**WHAT THE TASK ASKS:** In the passage about Kish Island, how long and how wide is the island?

In recent years, the 10-mile-long, five-mile-wide island has been booming. Hotels, shopping centers and theme parks have emerged from the sand to cater to migrant workers on "change visa" runs and more than 1 million Iranians a year. And while UN-backed sanctions against Iran over its nuclear program have had a serious impact on the mainland, reports out of Kish suggest that investment in the island — primarily in construction of tourist facilities but also in a natural gas project — continues although at a reduced pace.
Aside from the novelty of getting into Iran (no small accomplishment for most Americans, for whom getting a visa to the mainland is usually a hassle), there are reasons to visit Kish. There are a few interesting historical sights, such as the Payab cisterns built to store fresh water. The coastal bike path is fun as long as it's not summer. The shopping, which is possibly the biggest attraction, is often cheaper than Dubai, even though much of the merchandise comes from the emirate.

**DATA SUPPLIED:**
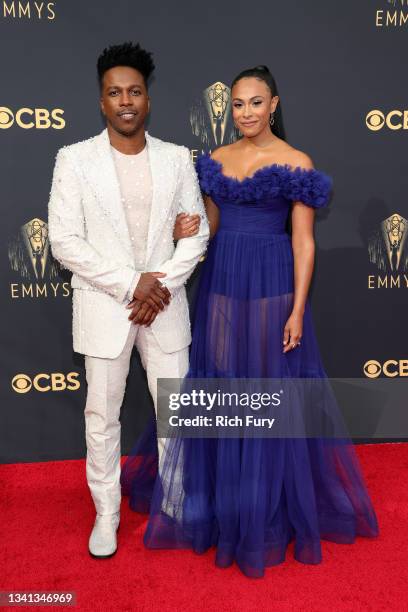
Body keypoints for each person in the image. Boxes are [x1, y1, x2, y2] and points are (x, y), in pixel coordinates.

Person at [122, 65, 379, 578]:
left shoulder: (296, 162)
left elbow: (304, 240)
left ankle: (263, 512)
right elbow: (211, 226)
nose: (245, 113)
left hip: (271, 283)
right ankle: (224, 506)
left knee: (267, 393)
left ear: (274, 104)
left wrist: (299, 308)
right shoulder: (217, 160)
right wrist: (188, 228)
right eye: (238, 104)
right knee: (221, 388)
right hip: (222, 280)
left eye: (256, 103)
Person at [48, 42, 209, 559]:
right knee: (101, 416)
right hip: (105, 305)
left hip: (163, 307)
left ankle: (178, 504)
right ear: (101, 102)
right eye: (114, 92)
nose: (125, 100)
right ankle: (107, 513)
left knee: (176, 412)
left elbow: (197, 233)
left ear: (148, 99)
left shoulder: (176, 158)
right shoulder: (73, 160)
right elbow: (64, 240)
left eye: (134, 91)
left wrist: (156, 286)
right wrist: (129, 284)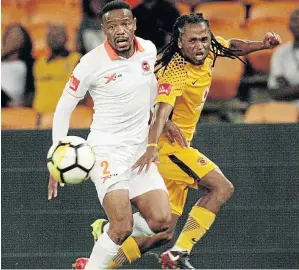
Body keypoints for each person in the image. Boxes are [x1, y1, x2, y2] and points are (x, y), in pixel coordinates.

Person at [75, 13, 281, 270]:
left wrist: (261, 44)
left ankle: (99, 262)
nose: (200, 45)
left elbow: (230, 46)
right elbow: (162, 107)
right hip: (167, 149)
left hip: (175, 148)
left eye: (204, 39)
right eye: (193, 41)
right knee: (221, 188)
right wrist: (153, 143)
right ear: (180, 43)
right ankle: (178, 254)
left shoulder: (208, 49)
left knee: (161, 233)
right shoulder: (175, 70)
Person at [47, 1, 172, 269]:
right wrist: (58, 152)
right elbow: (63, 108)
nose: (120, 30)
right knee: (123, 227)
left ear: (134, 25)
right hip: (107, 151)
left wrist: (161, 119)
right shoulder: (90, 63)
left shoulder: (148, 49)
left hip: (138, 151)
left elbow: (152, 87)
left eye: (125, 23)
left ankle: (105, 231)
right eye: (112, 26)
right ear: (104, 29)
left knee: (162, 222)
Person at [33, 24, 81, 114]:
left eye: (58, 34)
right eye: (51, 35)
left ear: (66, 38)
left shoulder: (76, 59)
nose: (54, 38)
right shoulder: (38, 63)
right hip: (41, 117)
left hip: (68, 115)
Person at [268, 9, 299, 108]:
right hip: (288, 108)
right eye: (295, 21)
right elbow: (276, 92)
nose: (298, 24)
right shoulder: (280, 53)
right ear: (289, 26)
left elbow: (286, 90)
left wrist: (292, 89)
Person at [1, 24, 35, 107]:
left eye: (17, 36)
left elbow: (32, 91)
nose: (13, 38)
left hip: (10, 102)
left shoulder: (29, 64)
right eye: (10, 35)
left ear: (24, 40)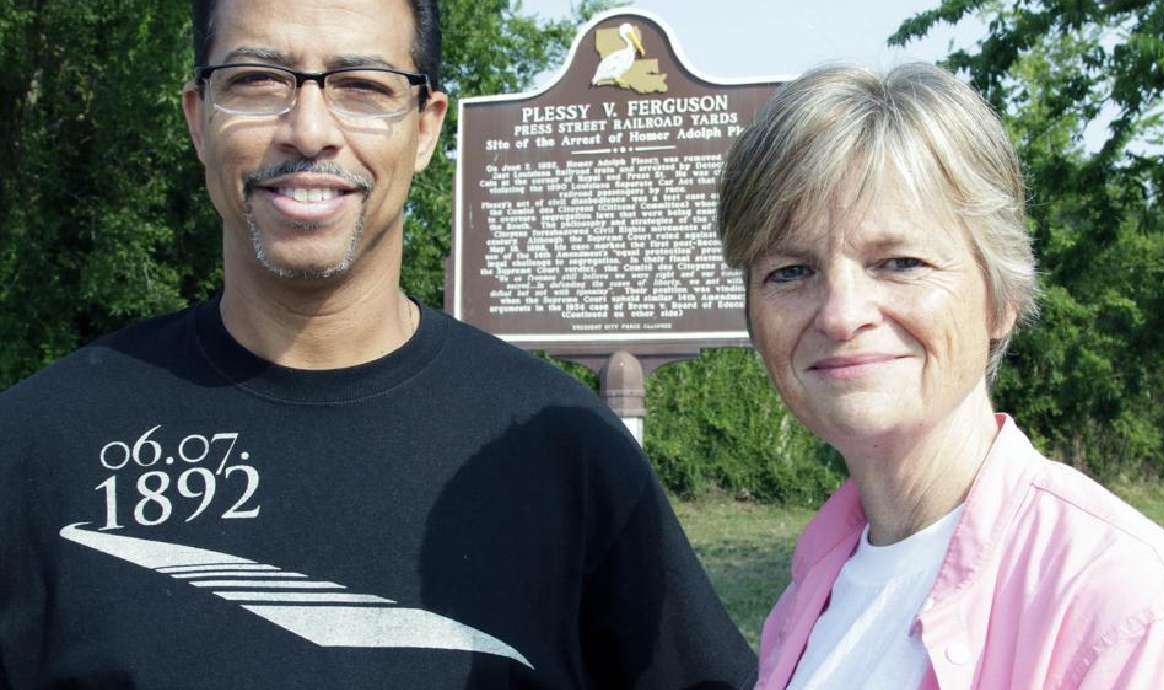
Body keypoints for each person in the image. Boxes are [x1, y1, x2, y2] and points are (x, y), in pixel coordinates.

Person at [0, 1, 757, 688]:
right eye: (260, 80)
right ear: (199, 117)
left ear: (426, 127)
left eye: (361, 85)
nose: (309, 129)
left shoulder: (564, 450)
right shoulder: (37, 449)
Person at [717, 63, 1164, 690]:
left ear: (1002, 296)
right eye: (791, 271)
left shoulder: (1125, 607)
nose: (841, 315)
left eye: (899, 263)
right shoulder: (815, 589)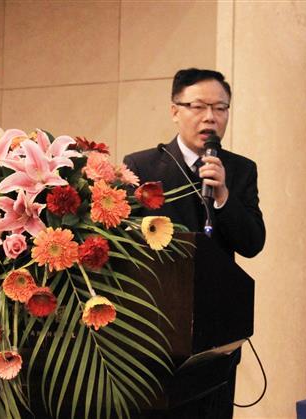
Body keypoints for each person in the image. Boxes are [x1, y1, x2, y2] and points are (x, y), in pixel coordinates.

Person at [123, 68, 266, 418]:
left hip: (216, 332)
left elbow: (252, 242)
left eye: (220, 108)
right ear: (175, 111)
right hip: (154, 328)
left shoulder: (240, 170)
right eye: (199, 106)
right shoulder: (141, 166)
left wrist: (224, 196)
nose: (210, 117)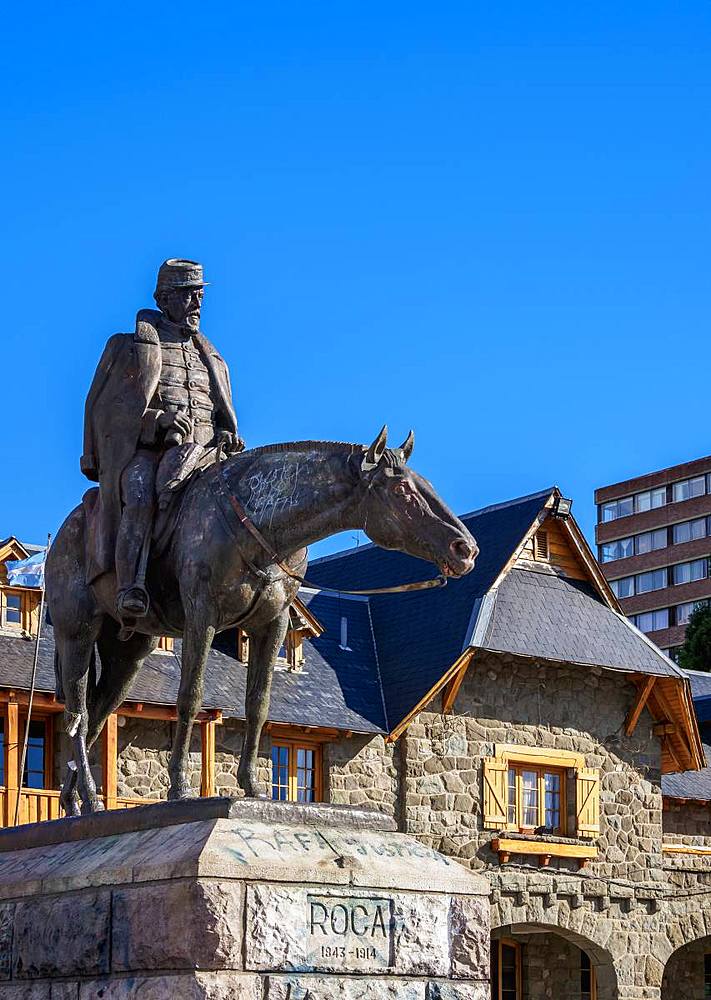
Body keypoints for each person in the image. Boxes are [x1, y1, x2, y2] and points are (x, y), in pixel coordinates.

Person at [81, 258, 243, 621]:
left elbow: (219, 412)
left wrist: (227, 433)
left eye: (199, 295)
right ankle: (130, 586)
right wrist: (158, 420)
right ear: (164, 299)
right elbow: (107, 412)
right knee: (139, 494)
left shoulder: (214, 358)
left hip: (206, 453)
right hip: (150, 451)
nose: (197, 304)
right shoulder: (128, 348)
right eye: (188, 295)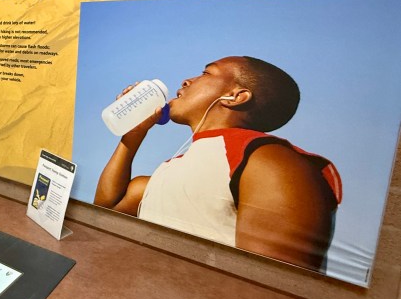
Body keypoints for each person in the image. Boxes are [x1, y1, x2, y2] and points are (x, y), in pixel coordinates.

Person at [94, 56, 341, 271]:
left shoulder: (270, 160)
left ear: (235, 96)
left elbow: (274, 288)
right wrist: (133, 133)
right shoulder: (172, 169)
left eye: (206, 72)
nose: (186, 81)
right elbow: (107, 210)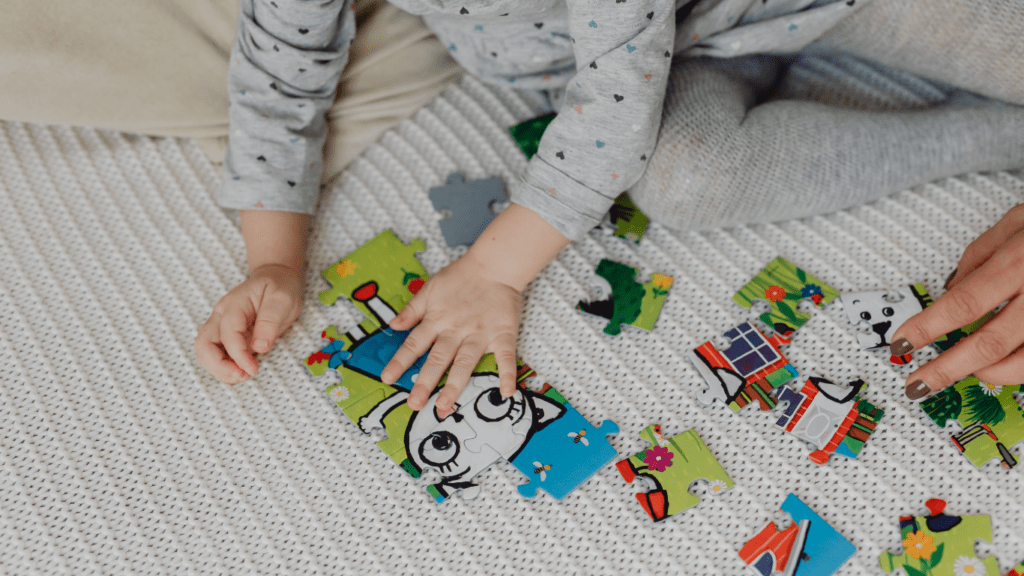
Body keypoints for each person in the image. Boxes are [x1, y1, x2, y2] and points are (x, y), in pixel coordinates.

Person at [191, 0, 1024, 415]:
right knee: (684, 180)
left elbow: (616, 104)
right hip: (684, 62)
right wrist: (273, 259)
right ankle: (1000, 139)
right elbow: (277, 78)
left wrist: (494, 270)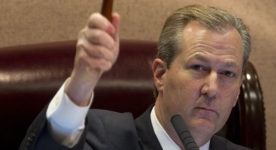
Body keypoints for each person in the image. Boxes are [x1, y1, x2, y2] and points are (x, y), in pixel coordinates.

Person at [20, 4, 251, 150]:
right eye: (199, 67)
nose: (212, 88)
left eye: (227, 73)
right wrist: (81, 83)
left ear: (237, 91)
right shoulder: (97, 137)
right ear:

**RESULT:** It is 10 miles long and five miles wide.